Content-hash caching - Rebuild only what actually changed (survives git operations!)

Incremental builds - Rebuild in milliseconds, not minutes

Parallel compilation - Uses all CPU cores by default

Auto-discovery - Source files, headers, include paths, system libraries, tests, examples

Automatic linking - Tests and examples auto-link to your project sources

List command - Inspect project components (sources, headers, libs, executables)

Dependency graphs - Visualize your codebase (ASCII terminal or interactive HTML)

Custom scripts - npm-style script system for build workflows

Run command - Build and execute with mako run --test or --example

Watch mode - Auto-rebuild on file changes with smart debouncing

Clean command - Remove build artifacts with dry-run preview

IDE integration - Auto-generates compile_commands.json for LSP servers (clangd, ccls)

Embedded test framework - Echo testing built-in (zero external dependencies)

Cross-platform - Linux (battle-tested), macOS/BSD/Windows (code complete, needs testing)

Zero dependencies - Self-contained, no external tools needed (even xxHash64 is embedded!)

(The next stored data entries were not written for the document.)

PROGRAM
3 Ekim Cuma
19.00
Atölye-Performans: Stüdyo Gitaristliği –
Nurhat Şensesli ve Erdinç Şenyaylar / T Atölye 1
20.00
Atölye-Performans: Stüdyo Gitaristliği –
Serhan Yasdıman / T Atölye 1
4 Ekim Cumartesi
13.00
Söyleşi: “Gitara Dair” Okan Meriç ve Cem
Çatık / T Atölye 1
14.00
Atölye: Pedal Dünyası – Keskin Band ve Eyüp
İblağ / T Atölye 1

Self-hosting - Mako builds itself successfully

Fast - Minimal TOML parser, optimized build pipeline

Platform Support

Platform Status Compilers
Linux Tested gcc, clang
macOS ⚠️ Needs testing clang, gcc
FreeBSD ⚠️ Needs testing clang, gcc
Windows ⚠️ Needs testing gcc (MinGW), msvc

Documentation

  • EXAMPLES.md - Detailed configs, advanced features, complete examples
  • build.toml - Annotated config with all options

Known Limitations

Mako is intentionally simple:

  • No package manager (yet - vendor your deps or use pkg-config)
  • No Windows/macOS/BSD testing yet (code complete, should work, needs validation)
  • ⚠️ Simplified TOML parser (supports what we need, not full spec)

These might be features, depending on your perspective. Mako is for projects that just need compilation without ceremony. Need complex build logic? Use CMake. Just want to compile code? Mako's got you.

Contributing

Mako needs testing! If you:

  • Try it on macOS, BSD, or Windows
  • Find bugs or rough edges
  • Have ideas for staying simple while adding value

Open an issue or PR! The goal is maximum simplicity with maximum utility.

FAQ

Q: Why another build system? A: Sometimes you just want to compile code without reading 200 pages of docs.

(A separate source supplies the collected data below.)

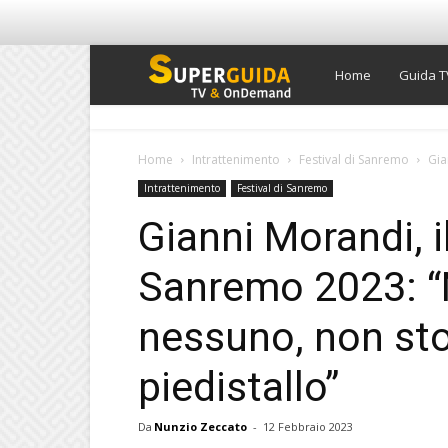
Super
Home
Guida T
Guida
Home
Intrattenimento
Festival di Sanremo
Gia
Intrattenimento
Festival di Sanremo
TV
Gianni Morandi, i
Sanremo 2023: “N
nessuno, non st
piedistallo”
Da
Nunzio Zeccato
-
12 Febbraio 2023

Q: Is it production ready? A: For Linux? Absolutely! Mako v0.2.10 is battle-tested, self-hosts, and rocks solid content-hash caching. For macOS/Windows? Code's there but needs testing. Use it for real projects on Linux, be the guinea pig for other platforms.

Q: Will it support [complex feature X]? A: Probably not. Simplicity is the goal. CMake exists for complex needs.

Q: Can I use it for [language X]? A: Only C/C++ for now. Might support others if it stays simple.